If the 100 MHz VCTCXO is fundamentally "better" than the 10 MHz VC?XO 
in the Tbolt, then I would go with Chuck's idea to just use it with a 
divide by 10 in front, as the main oscillator. You will still have a 
good 10 MHz  signal available from the divider - just buffer it up 
and maybe harmonic filter it if necessary.

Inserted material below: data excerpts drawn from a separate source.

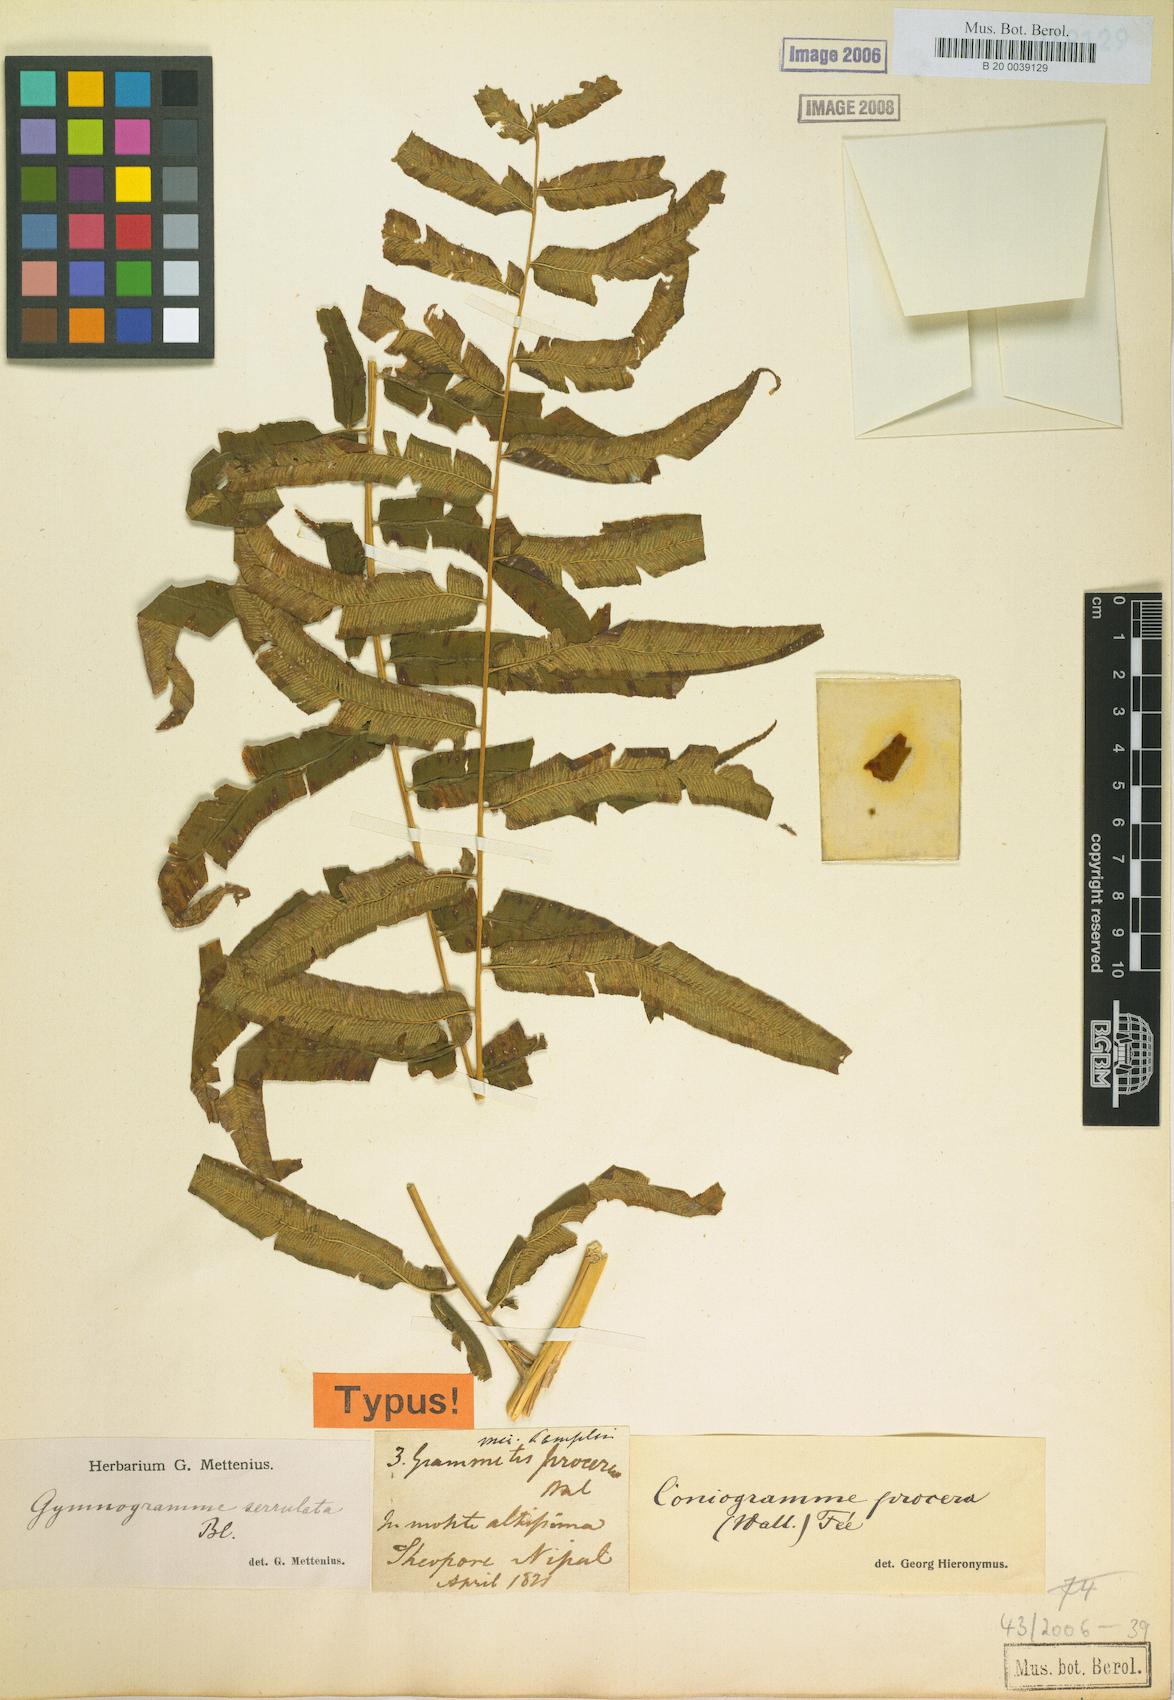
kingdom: Plantae
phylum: Tracheophyta
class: Polypodiopsida
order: Polypodiales
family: Pteridaceae
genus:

If the Tbolt uses an ovenized oscillator, I think you'd be better off 
keeping it as the main one. In this case, I'd recommend using a 10H 
ECL decade divider to get the 100 MHz down to 10, and compare it to 
the Tbolt 10 MHz with a 74HC4046A PLL IC (or higher performance type 
if necessary), driving the 100 MHz VCTCXO through a very long time 
constant loop filter. The reference sidebands will be pretty far +/- 
n*10 MHz out from your 100 MHz, and can be made very small since the 
filter is a brick wall, comparatively. You would have to optimize the 
close-in noise performance/loops depending on the relative quality of 
the two oscillators at various offsets.

Another option may be to use a 10H ECL D flip flop as a direct 
subsampler/phase detector, followed by a differential opamp loop 
filter, so a separate PLL IC would not be needed, but the loop filter 
would probably have to be faster to keep up with power supply noise 
and thermal effects in the D-FF.

Yet another way similar to that above, would be to use a classic 
harmonic mixer topology - with the 100 MHz reacting with the 10th 
harmonic of a good strong 10 MHz drive to a balanced RF mixer, giving 
a DC IF that represents phase, low pass filtered and amplified to 
control the oscillator.

Regardless of how the 100 MHz is "synchronized" to something else, 
you will have a PLL (or FLL) in some form - even manually 
recalibrating to a standard is a closed loop error correction system 
- it's just a question of the timeframes involved.